Mi bebé tiene varicela

La varicela es una enfermedad que no tiene tratamiento, se tratan los síntomas derivados de ella. Es altamente contagiosa, desde dos días antes de la aparición de las primeras vesículas hasta que se haga costra en ellas, podemos contagiarnos. Debemos prevenir que el bebé se rasque, limpiar la piel, no tocar el líquido que sale de las vesículas, lavarnos las manos frecuentemente, etc. El bebé debe estar vigilado por el pediatra.

La varicela es una enfermedad provocada por el virus varicela zóster, muy contagioso y que suele aparecer sobre todo en invierno o en la primavera. Es difícil saber si el bebé puede tener varicela antes de que aparezcan las primeras vesículas, por lo que cuando aparecen, no se puede evitar que vaya a más. Tarda unos siete días aproximadamente en desaparecer una vez han empezado a mostrarse las primeras vesículas y no tiene tratamiento. Se tratan los síntomas como la fiebre, los picores, las náuseas, los vómitos, o la cefalea, pero no la varicela en sí.

La varicela es una enfermedad altamente contagiosa

Así pues, si vemos que nuestro bebé amanece unos días con unas pequeñas vesículas (erupciones en la piel) y fiebre debemos llevarlo al pediatra, ya que es muy probable que se haya contagiado de varicela.

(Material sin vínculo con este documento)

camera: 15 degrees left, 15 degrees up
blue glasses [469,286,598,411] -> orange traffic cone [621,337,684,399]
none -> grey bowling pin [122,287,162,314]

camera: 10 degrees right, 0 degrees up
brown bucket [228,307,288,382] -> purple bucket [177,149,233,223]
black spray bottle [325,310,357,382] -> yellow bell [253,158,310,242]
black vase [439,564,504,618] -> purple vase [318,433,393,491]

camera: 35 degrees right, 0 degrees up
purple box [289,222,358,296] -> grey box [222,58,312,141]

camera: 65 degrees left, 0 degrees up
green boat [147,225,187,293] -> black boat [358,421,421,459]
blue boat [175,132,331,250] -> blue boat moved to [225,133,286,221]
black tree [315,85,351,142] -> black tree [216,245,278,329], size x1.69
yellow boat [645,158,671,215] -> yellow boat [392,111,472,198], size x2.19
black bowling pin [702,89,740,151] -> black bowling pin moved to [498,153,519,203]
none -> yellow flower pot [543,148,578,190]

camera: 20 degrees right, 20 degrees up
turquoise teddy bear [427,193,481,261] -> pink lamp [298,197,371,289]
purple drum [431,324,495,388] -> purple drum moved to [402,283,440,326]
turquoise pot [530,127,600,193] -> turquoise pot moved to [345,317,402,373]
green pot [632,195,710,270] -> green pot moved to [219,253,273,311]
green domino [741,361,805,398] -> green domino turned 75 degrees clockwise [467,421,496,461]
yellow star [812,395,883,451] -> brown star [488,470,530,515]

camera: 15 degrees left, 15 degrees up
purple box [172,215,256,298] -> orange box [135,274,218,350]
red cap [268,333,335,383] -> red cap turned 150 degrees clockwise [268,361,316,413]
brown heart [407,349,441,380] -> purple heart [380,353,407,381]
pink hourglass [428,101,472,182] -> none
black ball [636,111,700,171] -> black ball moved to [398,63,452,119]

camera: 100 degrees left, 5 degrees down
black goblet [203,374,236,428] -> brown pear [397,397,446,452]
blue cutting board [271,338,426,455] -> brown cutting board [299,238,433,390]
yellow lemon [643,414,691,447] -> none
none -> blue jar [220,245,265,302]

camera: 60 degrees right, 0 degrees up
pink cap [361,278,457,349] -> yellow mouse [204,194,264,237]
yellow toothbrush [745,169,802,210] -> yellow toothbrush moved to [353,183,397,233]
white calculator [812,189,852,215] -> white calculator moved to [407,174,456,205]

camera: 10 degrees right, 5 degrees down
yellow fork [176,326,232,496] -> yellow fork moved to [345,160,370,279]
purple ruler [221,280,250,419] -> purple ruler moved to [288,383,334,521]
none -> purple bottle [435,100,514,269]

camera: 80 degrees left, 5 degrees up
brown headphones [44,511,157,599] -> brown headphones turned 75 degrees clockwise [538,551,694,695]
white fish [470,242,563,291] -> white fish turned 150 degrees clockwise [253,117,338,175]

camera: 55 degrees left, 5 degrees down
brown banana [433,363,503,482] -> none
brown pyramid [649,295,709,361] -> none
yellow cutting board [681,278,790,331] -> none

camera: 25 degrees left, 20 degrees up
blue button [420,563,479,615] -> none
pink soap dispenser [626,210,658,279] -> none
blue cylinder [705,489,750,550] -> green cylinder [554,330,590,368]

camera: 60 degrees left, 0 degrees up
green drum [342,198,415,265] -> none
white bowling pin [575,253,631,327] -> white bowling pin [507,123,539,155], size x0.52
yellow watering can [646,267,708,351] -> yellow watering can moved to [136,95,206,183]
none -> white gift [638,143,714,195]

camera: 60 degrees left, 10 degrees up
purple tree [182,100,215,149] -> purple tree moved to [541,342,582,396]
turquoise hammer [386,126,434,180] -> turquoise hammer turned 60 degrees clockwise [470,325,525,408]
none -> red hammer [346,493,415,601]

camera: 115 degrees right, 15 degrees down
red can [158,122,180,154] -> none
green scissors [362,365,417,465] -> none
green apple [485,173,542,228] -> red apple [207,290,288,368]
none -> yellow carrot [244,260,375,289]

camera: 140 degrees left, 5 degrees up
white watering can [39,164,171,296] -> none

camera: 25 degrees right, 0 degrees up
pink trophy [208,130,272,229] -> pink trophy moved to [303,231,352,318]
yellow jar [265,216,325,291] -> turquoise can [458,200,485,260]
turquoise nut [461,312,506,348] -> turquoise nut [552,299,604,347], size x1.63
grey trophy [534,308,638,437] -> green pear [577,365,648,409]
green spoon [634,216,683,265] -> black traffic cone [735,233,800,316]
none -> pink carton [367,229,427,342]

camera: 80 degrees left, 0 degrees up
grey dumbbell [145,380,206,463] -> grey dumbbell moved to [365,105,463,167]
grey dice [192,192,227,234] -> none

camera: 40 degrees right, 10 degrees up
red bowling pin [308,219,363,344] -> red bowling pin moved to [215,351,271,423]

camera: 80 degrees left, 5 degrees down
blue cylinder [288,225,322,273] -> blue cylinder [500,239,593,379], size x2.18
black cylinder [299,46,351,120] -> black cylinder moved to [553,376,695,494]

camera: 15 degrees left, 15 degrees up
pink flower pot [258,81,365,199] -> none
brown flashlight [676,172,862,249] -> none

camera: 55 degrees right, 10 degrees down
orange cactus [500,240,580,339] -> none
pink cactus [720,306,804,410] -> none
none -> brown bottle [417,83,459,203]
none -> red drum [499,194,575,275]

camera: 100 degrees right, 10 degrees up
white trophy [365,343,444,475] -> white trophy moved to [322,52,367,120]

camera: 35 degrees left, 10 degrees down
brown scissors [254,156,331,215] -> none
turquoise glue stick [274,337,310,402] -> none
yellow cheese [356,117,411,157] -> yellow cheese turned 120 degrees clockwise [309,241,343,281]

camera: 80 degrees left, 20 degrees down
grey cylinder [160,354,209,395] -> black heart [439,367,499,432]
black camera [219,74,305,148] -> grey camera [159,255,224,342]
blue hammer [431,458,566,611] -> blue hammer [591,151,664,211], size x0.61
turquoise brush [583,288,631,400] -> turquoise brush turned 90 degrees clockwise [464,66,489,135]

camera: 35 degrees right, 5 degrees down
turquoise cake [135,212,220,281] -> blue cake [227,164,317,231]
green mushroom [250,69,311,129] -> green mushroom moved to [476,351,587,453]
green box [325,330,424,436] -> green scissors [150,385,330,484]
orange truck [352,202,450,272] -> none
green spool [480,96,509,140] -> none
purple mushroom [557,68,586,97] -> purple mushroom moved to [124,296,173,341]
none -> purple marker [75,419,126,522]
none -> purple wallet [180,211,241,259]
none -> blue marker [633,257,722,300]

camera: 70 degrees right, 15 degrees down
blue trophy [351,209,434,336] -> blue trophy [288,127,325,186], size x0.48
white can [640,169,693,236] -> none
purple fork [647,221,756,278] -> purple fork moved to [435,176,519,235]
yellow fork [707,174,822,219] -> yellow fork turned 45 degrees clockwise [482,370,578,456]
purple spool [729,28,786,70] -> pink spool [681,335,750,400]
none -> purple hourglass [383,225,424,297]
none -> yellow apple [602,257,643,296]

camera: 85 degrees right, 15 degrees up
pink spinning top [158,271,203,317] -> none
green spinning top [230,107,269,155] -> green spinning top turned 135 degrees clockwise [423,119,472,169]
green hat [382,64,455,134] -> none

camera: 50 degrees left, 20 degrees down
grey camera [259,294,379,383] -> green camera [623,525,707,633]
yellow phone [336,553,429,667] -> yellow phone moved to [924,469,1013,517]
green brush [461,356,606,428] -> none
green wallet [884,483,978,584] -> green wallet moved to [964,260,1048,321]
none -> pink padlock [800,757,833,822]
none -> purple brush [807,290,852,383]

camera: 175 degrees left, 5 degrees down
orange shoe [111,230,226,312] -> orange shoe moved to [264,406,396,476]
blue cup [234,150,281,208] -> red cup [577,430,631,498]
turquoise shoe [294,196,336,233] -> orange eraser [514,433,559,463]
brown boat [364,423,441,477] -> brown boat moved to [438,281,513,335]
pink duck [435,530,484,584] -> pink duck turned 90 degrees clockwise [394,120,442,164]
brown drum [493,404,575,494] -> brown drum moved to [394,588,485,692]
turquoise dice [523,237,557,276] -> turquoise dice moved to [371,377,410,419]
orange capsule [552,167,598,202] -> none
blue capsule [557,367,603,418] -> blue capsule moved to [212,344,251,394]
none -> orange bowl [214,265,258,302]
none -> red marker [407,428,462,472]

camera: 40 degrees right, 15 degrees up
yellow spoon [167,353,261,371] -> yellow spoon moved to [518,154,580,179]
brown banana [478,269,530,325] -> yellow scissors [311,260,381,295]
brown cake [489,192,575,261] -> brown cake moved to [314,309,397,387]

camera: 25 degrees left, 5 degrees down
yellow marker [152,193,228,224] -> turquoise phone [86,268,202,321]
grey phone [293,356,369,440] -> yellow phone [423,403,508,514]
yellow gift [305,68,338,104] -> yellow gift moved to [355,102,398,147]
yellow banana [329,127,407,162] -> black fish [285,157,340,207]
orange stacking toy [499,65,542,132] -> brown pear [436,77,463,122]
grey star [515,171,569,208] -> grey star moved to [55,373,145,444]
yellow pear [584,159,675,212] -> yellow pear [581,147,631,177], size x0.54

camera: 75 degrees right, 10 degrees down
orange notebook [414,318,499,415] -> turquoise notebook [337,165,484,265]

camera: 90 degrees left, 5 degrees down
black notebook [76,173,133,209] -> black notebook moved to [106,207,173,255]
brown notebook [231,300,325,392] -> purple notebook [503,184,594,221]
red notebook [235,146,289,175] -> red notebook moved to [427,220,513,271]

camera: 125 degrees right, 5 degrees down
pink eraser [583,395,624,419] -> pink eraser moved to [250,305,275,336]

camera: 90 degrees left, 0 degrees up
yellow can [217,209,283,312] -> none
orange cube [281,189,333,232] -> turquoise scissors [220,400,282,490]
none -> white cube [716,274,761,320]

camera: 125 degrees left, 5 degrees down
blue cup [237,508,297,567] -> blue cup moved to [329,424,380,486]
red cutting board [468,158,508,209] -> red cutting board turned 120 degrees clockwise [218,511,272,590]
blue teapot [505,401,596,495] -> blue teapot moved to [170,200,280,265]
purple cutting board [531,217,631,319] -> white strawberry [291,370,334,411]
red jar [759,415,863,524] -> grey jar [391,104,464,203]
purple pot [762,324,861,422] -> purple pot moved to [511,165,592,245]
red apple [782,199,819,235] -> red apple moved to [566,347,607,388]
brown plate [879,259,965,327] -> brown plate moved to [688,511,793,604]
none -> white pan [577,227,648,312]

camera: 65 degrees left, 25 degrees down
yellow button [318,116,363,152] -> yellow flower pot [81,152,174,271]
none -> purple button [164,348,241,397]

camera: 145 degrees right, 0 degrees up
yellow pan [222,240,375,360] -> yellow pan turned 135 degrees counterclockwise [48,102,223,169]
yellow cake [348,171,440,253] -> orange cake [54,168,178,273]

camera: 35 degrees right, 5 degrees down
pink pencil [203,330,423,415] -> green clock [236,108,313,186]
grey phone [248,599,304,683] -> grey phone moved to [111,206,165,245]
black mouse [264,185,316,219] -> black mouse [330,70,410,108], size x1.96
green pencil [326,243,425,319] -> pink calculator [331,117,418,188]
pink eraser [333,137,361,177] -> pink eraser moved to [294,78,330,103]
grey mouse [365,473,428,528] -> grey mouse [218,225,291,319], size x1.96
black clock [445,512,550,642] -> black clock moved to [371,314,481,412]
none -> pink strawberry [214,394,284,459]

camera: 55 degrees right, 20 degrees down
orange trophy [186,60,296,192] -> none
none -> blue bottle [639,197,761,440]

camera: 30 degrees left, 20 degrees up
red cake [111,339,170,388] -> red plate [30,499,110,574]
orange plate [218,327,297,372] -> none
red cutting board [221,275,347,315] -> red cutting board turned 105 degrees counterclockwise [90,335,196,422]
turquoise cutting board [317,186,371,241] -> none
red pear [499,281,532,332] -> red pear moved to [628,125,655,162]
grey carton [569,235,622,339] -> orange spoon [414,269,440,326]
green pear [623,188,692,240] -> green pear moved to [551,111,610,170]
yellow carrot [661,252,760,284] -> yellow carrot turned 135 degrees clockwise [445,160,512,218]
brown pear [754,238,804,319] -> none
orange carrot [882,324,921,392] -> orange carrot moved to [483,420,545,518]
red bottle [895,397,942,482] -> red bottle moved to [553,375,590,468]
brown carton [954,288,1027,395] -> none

Debemos observar su boca, la cabeza (cuero cabelludo) y los genitales porque puede ser que no vamos nada extraño en el resto de la piel y la enfermedad esté ya apareciendo.

Una vez determinado que el bebé tiene varicela debemos estar atentos a los mayores, ya que este virus es altamente contagioso y si no se ha pasado la enfermedad de pequeño, hay muchas probabilidades de hacerlo de mayor, ya que la incubación puede variar entre los nueve y veintiún días desde que el pequeño tomó contacto con el virus y desde dos días antes de ver las primeras vesículas y hasta diez días después podemos contagiarnos de esta enfermedad. Si tenemos más niños en casa que no han pasado la enfermedad debemos consultar al pediatra incluso debemos tener en cuenta que aunque el niño esté vacunado de la varicela puedo contagiarse, aunque los síntomas, si se le vacunó de pequeño pueden ser mucho más leves.

Como prevención debes tener en cuenta que no se tiene que tocar directamente el líquido que sale de las vesículas, ya que es muy contagioso. Debes aislar al bebé, lavar a parte sus ropas y sus toallas, evita el contacto con otros niños, bebés (sobre todo bebés prematuros) o embarazadas, límpiale la piel para evitar que no haya ninguna infección de las vesículas, báñalo diariamente (esto le refrescará pero debe ser un baño corto); para secarle no le frotes la piel. Para evitar que los genitales se irriten, deja que el bebé esté sin pañal el mayor tiempo posible e intenta que su ropita sea de algodón. También debes evitar que se rasque las vesículas, para ello es mejor córtale la uñas. Recuerda también que debes lavarte las manos con frecuencia y que el bebé debe tener tranquilidad a su alrededor.

El pediatra tratará los síntomas de la varicela con antitérmicos, antihistamínicos y  algún antivírico, pero no le des ningún tratamiento por tu cuenta, debe ser el pediatra el que controle los medicamentos que toman los bebés. Si el bebé está bien tratado y no tiene problemas nutricionales ni enfermedades que puedan poner en peligro su salud, esta enfermedad tal como viene se va, es muy incómoda, pero solo hay que tratar los síntomas y evitar que se rasque para que no le quede marca por culpa de las vesículas. Si se rascan se pueden infectar y dejar una marquita de por vida en la piel.  Raramente una varicela deriva en otras enfermedades como neumonía, otitis, síndrome de Reye, problemas renales, infección extrema de las heridas que pueden requerir la toma de antibióticos, etc.